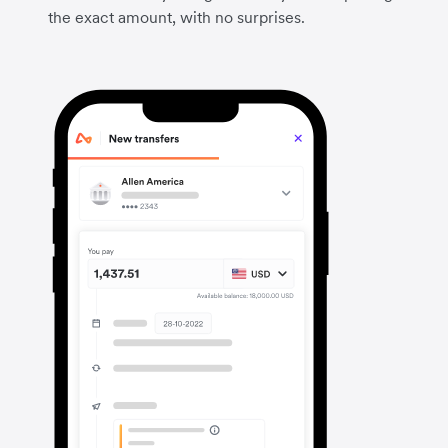
the exact amount, with no surprises.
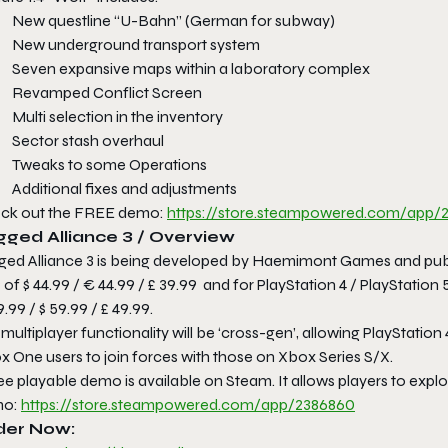
New questline “U-Bahn” (German for subway)
New underground transport system
Seven expansive maps within a laboratory complex
Revamped Conflict Screen
Multi selection in the inventory
Sector stash overhaul
Tweaks to some Operations
Additional fixes and adjustments
ck out the FREE demo:
https://store.steampowered.
com/app/2
gged Alliance 3 / Overview
ged Alliance 3 is being developed by Haemimont Games and publi
of $ 44.99 / € 44.99 / £ 39.99 and for PlayStation 4 / PlayStation
.99 / $ 59.99 / £ 49.99.
multiplayer functionality will be ‘cross-gen’, allowing PlayStation 
x One users to join forces with those on Xbox Series S/X.
ee playable demo is available on Steam. It allows players to explor
mo:
https://store.steampowered.
com/app/2386860
der Now:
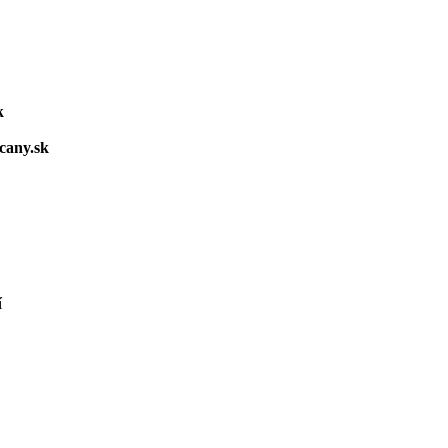
k
cany.sk
í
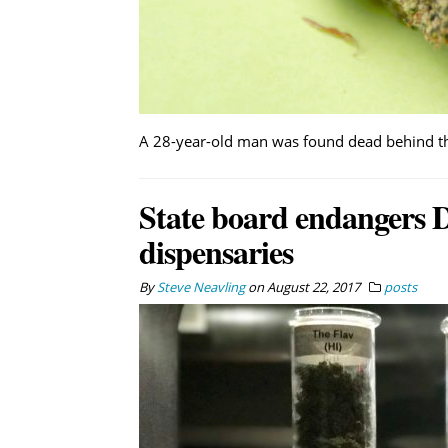
A 28-year-old man was found dead behind the
State board endangers D
dispensaries
By
Steve Neavling
on
August 22, 2017
posts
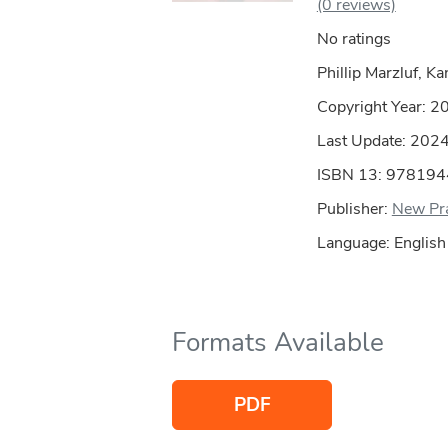
(0 reviews)
No ratings
Phillip Marzluf, Ka
Copyright Year:
2
Last Update: 202
ISBN 13: 97819
Publisher:
New Pra
Language: English
Formats Available
PDF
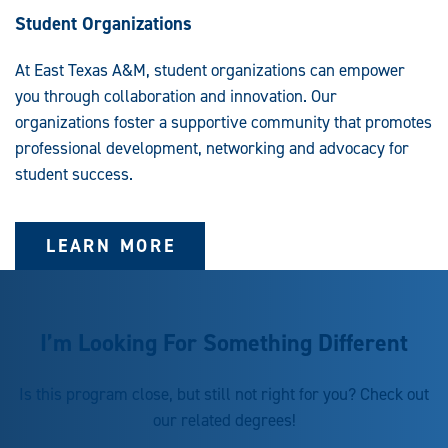
Student Organizations
At East Texas A&M, student organizations can empower
you through collaboration and innovation. Our
organizations foster a supportive community that promotes
professional development, networking and advocacy for
student success.
LEARN MORE
I’m Looking For Something Different
Is this program close, but still not right for you? Check out
our related degrees!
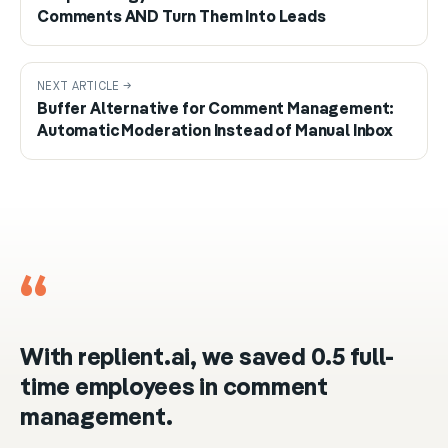
Comments AND Turn Them Into Leads
NEXT ARTICLE →
Buffer Alternative for Comment Management:
Automatic Moderation Instead of Manual Inbox
“
With replient.ai, we saved 0.5 full-
time employees in comment
management.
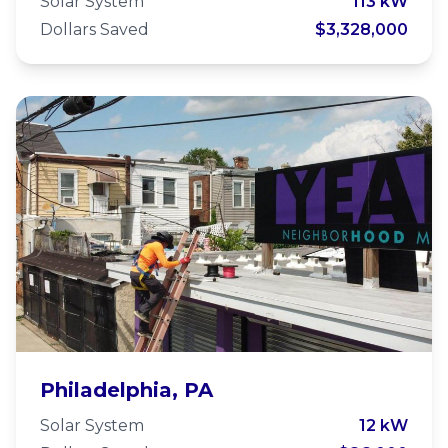
Center
Solar System
113 kW
Dollars Saved
$3,328,000
YEAH Philly
Philadelphia, PA
Solar System
12 kW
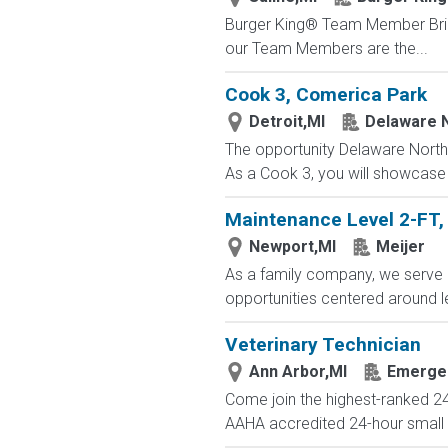
Burger King® Team Member Bring t
our Team Members are the...
Cook 3, Comerica Park
Detroit,MI
Delaware 
The opportunity Delaware North 
As a Cook 3, you will showcase 
Maintenance Level 2-FT, 
Newport,MI
Meijer
As a family company, we serve 
opportunities centered around l
Veterinary Technician
Ann Arbor,MI
Emergen
Come join the highest-ranked 24
AAHA accredited 24-hour small an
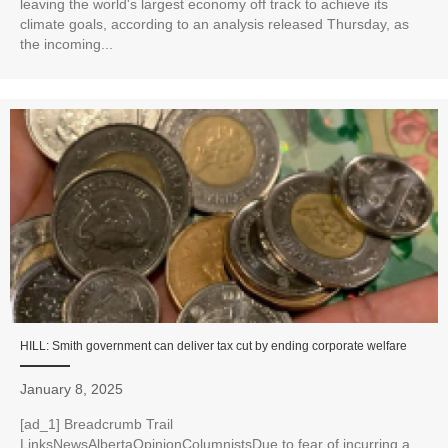
leaving the world's largest economy off track to achieve its
climate goals, according to an analysis released Thursday, as
the incoming...
HILL: Smith government can deliver tax cut by ending corporate welfare
January 8, 2025
[ad_1] Breadcrumb Trail
LinksNewsAlbertaOpinionColumnistsDue to fear of incurring a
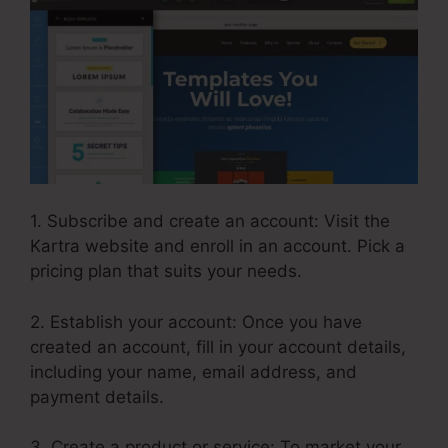
1. Subscribe and create an account: Visit the
Kartra website and enroll in an account. Pick a
pricing plan that suits your needs.
2. Establish your account: Once you have
created an account, fill in your account details,
including your name, email address, and
payment details.
3. Create a product or service: To market your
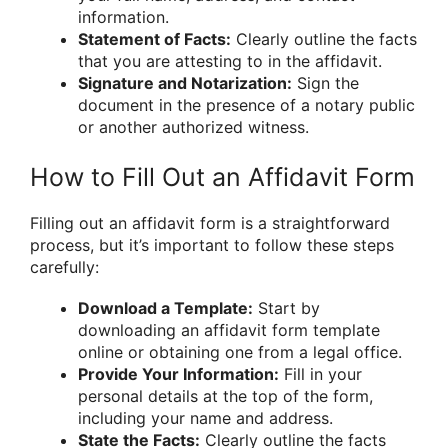
information.
Statement of Facts:
Clearly outline the facts
that you are attesting to in the affidavit.
Signature and Notarization:
Sign the
document in the presence of a notary public
or another authorized witness.
How to Fill Out an Affidavit Form
Filling out an affidavit form is a straightforward
process, but it’s important to follow these steps
carefully:
Download a Template:
Start by
downloading an affidavit form template
online or obtaining one from a legal office.
Provide Your Information:
Fill in your
personal details at the top of the form,
including your name and address.
State the Facts:
Clearly outline the facts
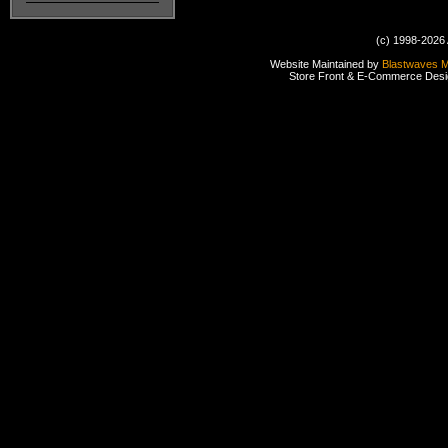
(c) 1998-2026 
Website Maintained by
Blastwaves 
Store Front & E-Commerce Des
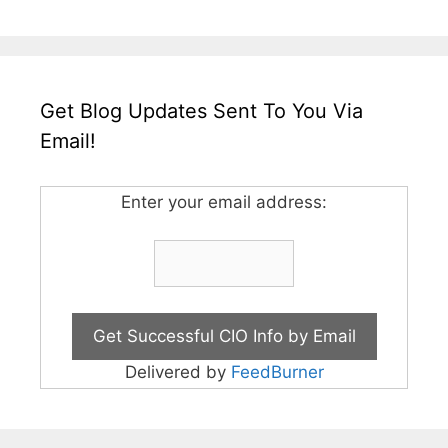
Get Blog Updates Sent To You Via
Email!
Enter your email address:
Delivered by
FeedBurner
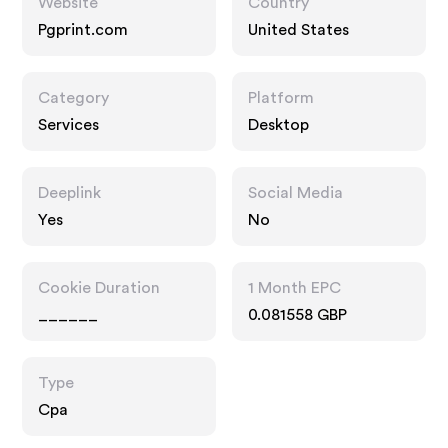
Website
Country
Pgprint.com
United States
Category
Platform
Services
Desktop
Deeplink
Social Media
Yes
No
Cookie Duration
1 Month EPC
______
0.081558 GBP
Type
Cpa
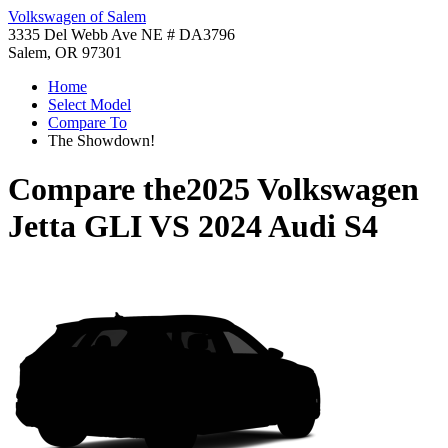
Volkswagen of Salem
3335 Del Webb Ave NE # DA3796
Salem, OR 97301
Home
Select Model
Compare To
The Showdown!
Compare the
2025 Volkswagen
Jetta GLI
VS
2024 Audi S4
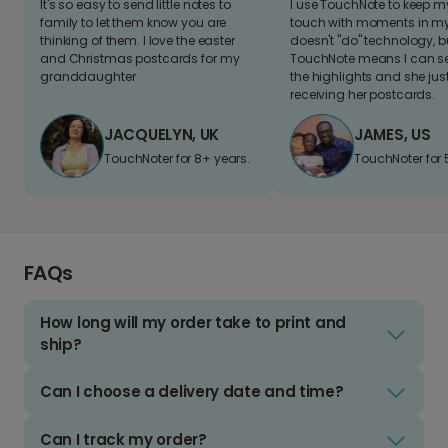
It's so easy to send little notes to
I use TouchNote to keep 
family to let them know you are
touch with moments in my 
thinking of them. I love the easter
doesn't "do" technology, b
and Christmas postcards for my
TouchNote means I can s
granddaughter
the highlights and she jus
receiving her postcards.
JACQUELYN, UK
JAMES, US
TouchNoter for 8+ years.
TouchNoter for 
FAQs
How long will my order take to print and
ship?
Can I choose a delivery date and time?
Can I track my order?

What needs to be done: Lines that include the word "account" are to be extracted from the data above.

Result below:
1. Subscribe and create an account: Visit the
Kartra website and enroll in an account. Pick a
2. Establish your account: Once you have
created an account, fill in your account details,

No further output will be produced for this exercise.